Potential proposition would have public schools sold
Less than a week after the polls closed on the March 7 primary elections, would-be lawmakers are already gathering the signatures needed to put voter initiatives on the November ballot.
The most dramatic is a measure that would eliminate public schools in favor of letting parents decide how to educate their children.
“I have come to the conclusion that there is not any way to correct the situation in public schools,” John Hickey, who authored the proposition, said. “Some people think I am throwing out the baby with the bath water but I think the baby was stillborn.”
The measure would scrap the state’s public schools and create a state-funded voucher system where parents would receive up to $4,000 per child each year to pay for a private education or teach their children at home. After 20 years the voucher system, paid for by the sale of public schools, would also be done away with, making parents completely responsible for their children’s education. Hickey claims the gradual elimination of state sales taxes called for by the proposition would offset the burden placed on families by lack of any state education funding.
“That is insane. I am 100 percent opposed to vouchers,” said Thomas Romero, a Democratic candidate in the first state Senate district. “It is giving a blank check to voucher schools to use the taxpayers’ money without any government oversight.”
Romero, who teaches history at Granite Oaks Middle School in Rocklin, Calif., said Hickey’s proposal would lower the overall quality of education in California and put an end to all state regulations. Teachers would not need to be certified, there would be no standardized testing, and no basic curriculum requirements.
Currently the state spends $10,000 each year on each student, which Hickey said would be far too much even if public schools successfully educated the state’s children. He maintains that the free market will ensure students receive a quality education but even those who are in favor of school vouchers are opposed to the proposition.
“I support vouchers – I think people should have choices – but this sounds kind of goofy,” Assemblyman Rico Oller, R-San Andreas, said. “There is no denying that the public school system is a mess, but I am not prepared to take the step from saying we want to reform the system to saying we want to abolish it.”
Hickey imagines that many public schools would become charter or private schools if the measure were to become law, and that entrepreneurs would find new ways to educate the state’s children.
“Those vouchers are like gold and they need to be mined,” he said.

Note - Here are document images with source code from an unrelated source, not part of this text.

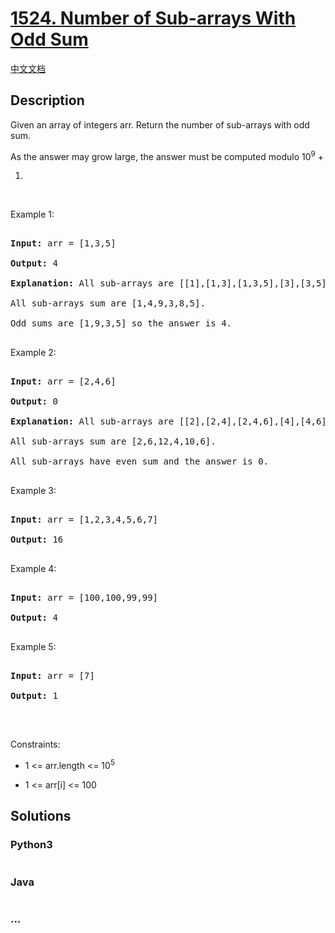 * [[https://leetcode.com/problems/number-of-sub-arrays-with-odd-sum][1524.
Number of Sub-arrays With Odd Sum]]
  :PROPERTIES:
  :CUSTOM_ID: number-of-sub-arrays-with-odd-sum
  :END:
[[./solution/1500-1599/1524.Number of Sub-arrays With Odd Sum/README.org][中文文档]]

** Description
   :PROPERTIES:
   :CUSTOM_ID: description
   :END:

#+begin_html
  <p>
#+end_html

Given an array of integers arr. Return the number of sub-arrays with odd
sum.

#+begin_html
  </p>
#+end_html

#+begin_html
  <p>
#+end_html

As the answer may grow large, the answer must be computed modulo 10^9 +
7.

#+begin_html
  </p>
#+end_html

#+begin_html
  <p>
#+end_html

 

#+begin_html
  </p>
#+end_html

#+begin_html
  <p>
#+end_html

Example 1:

#+begin_html
  </p>
#+end_html

#+begin_html
  <pre>

  <strong>Input:</strong> arr = [1,3,5]

  <strong>Output:</strong> 4

  <strong>Explanation:</strong> All sub-arrays are [[1],[1,3],[1,3,5],[3],[3,5],[5]]

  All sub-arrays sum are [1,4,9,3,8,5].

  Odd sums are [1,9,3,5] so the answer is 4.

  </pre>
#+end_html

#+begin_html
  <p>
#+end_html

Example 2:

#+begin_html
  </p>
#+end_html

#+begin_html
  <pre>

  <strong>Input:</strong> arr = [2,4,6]

  <strong>Output:</strong> 0

  <strong>Explanation:</strong> All sub-arrays are [[2],[2,4],[2,4,6],[4],[4,6],[6]]

  All sub-arrays sum are [2,6,12,4,10,6].

  All sub-arrays have even sum and the answer is 0.

  </pre>
#+end_html

#+begin_html
  <p>
#+end_html

Example 3:

#+begin_html
  </p>
#+end_html

#+begin_html
  <pre>

  <strong>Input:</strong> arr = [1,2,3,4,5,6,7]

  <strong>Output:</strong> 16

  </pre>
#+end_html

#+begin_html
  <p>
#+end_html

Example 4:

#+begin_html
  </p>
#+end_html

#+begin_html
  <pre>

  <strong>Input:</strong> arr = [100,100,99,99]

  <strong>Output:</strong> 4

  </pre>
#+end_html

#+begin_html
  <p>
#+end_html

Example 5:

#+begin_html
  </p>
#+end_html

#+begin_html
  <pre>

  <strong>Input:</strong> arr = [7]

  <strong>Output:</strong> 1

  </pre>
#+end_html

#+begin_html
  <p>
#+end_html

 

#+begin_html
  </p>
#+end_html

#+begin_html
  <p>
#+end_html

Constraints:

#+begin_html
  </p>
#+end_html

#+begin_html
  <ul>
#+end_html

#+begin_html
  <li>
#+end_html

1 <= arr.length <= 10^5

#+begin_html
  </li>
#+end_html

#+begin_html
  <li>
#+end_html

1 <= arr[i] <= 100

#+begin_html
  </li>
#+end_html

#+begin_html
  </ul>
#+end_html

** Solutions
   :PROPERTIES:
   :CUSTOM_ID: solutions
   :END:

#+begin_html
  <!-- tabs:start -->
#+end_html

*** *Python3*
    :PROPERTIES:
    :CUSTOM_ID: python3
    :END:
#+begin_src python
#+end_src

*** *Java*
    :PROPERTIES:
    :CUSTOM_ID: java
    :END:
#+begin_src java
#+end_src

*** *...*
    :PROPERTIES:
    :CUSTOM_ID: section
    :END:
#+begin_example
#+end_example

#+begin_html
  <!-- tabs:end -->
#+end_html
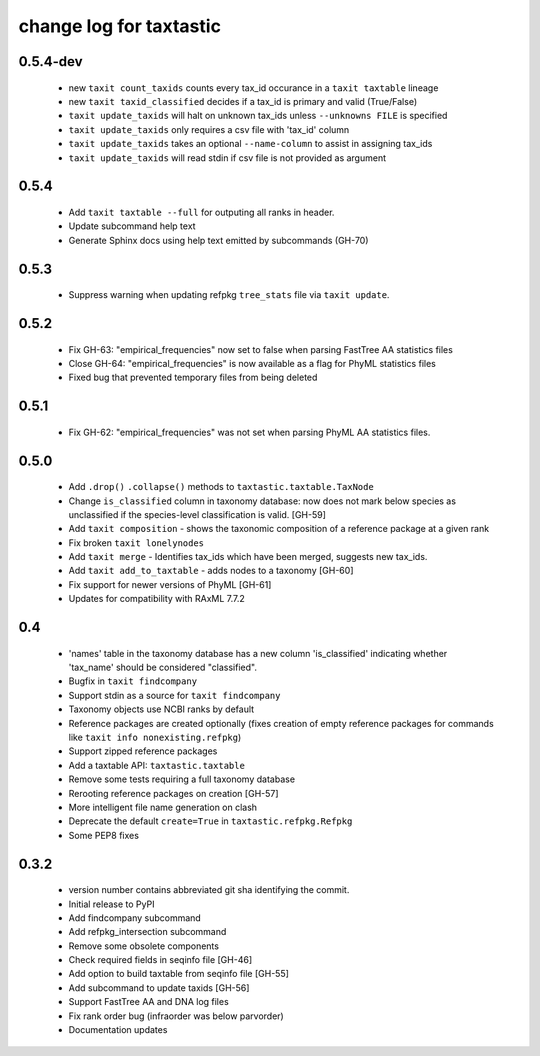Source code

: ==========================
 change log for taxtastic
==========================

0.5.4-dev
=========
 * new ``taxit count_taxids`` counts every tax_id occurance in a ``taxit taxtable`` lineage
 * new ``taxit taxid_classified`` decides if a tax_id is primary and valid (True/False)
 * ``taxit update_taxids`` will halt on unknown tax_ids unless ``--unknowns FILE`` is specified
 * ``taxit update_taxids`` only requires a csv file with 'tax_id' column
 * ``taxit update_taxids`` takes an optional ``--name-column`` to assist in assigning tax_ids
 * ``taxit update_taxids`` will read stdin if csv file is not provided as argument

0.5.4
=====

 * Add ``taxit taxtable --full`` for outputing all ranks in header.
 * Update subcommand help text
 * Generate Sphinx docs using help text emitted by subcommands (GH-70)

0.5.3
=====

 * Suppress warning when updating refpkg ``tree_stats`` file via ``taxit update``.

0.5.2
=====

 * Fix GH-63: "empirical_frequencies" now set to false when parsing FastTree AA statistics files
 * Close GH-64: "empirical_frequencies" is now available as a flag for PhyML statistics files
 * Fixed bug that prevented temporary files from being deleted

0.5.1
=====

 * Fix GH-62: "empirical_frequencies" was not set when parsing PhyML AA statistics files.

0.5.0
=====

 * Add ``.drop()`` ``.collapse()`` methods to ``taxtastic.taxtable.TaxNode``
 * Change ``is_classified`` column in taxonomy database: now does not mark
   below species as unclassified if the species-level classification is valid. [GH-59]
 * Add ``taxit composition`` - shows the taxonomic composition of a reference package at a given rank
 * Fix broken ``taxit lonelynodes``
 * Add ``taxit merge`` - Identifies tax_ids which have been merged, suggests new tax_ids.
 * Add ``taxit add_to_taxtable`` - adds nodes to a taxonomy [GH-60]
 * Fix support for newer versions of PhyML [GH-61]
 * Updates for compatibility with RAxML 7.7.2


0.4
===

 * 'names' table in the taxonomy database has a new column
   'is_classified' indicating whether 'tax_name' should be considered
   "classified".
 * Bugfix in ``taxit findcompany``
 * Support stdin as a source for ``taxit findcompany``
 * Taxonomy objects use NCBI ranks by default
 * Reference packages are created optionally (fixes creation of empty reference
   packages for commands like ``taxit info nonexisting.refpkg``)
 * Support zipped reference packages
 * Add a taxtable API: ``taxtastic.taxtable``
 * Remove some tests requiring a full taxonomy database
 * Rerooting reference packages on creation [GH-57]
 * More intelligent file name generation on clash
 * Deprecate the default ``create=True`` in ``taxtastic.refpkg.Refpkg``
 * Some PEP8 fixes


0.3.2
=====

 * version number contains abbreviated git sha identifying the commit.
 * Initial release to PyPI
 * Add findcompany subcommand
 * Add refpkg_intersection subcommand
 * Remove some obsolete components
 * Check required fields in seqinfo file [GH-46]
 * Add option to build taxtable from seqinfo file [GH-55]
 * Add subcommand to update taxids [GH-56]
 * Support FastTree AA and DNA log files
 * Fix rank order bug (infraorder was below parvorder)
 * Documentation updates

Hickey, a Libertarian who is running for state Senate in the 11th district, has until August to collect the 670,816 signatures necessary to put the proposition on the ballot. He was successful in placing a similar measure on the ballot in 1980 and is counting on the support from the Libertarian Party to make this proposition successful.
“There are a lot of sugar daddies out there, though, and if this piques the interest of one, and he wants to give me millions of dollars, I could use that,” he said.
Sale of the state’s 8,000 schools would raise as much as $100 billion and in the long run the state could save as much as $100 billion each year. However, according to Legislative Analyst Elizabeth Hill, the measure would have dramatic effects on the economy that are difficult to predict.
“There are a lot of people out there who support a voucher system and want to see the end of public schools,” said Hickey, who is confident the propositions will make it onto the November ballot.
Oller disagreed, and said, “I don’t think you are going to find many people to support this idea, and I don’t think it is going to be successful because it goes too far.”
Signatures are also being gathered in support of a more modest school voucher proposition sponsored by venture capitalist Tim Draper. That proposition would authorize payments of at least $4,000 per pupil enrolled in private or religious schools.
That measure is more likely to gain widespread support, according to Oller, who said public schools play a vital role in educating disadvantaged students.
Hickey admits that there is no way to guarantee that parents spend the money they save in sales taxes on education and said, “some children will fall through the cracks, but I can’t control that.”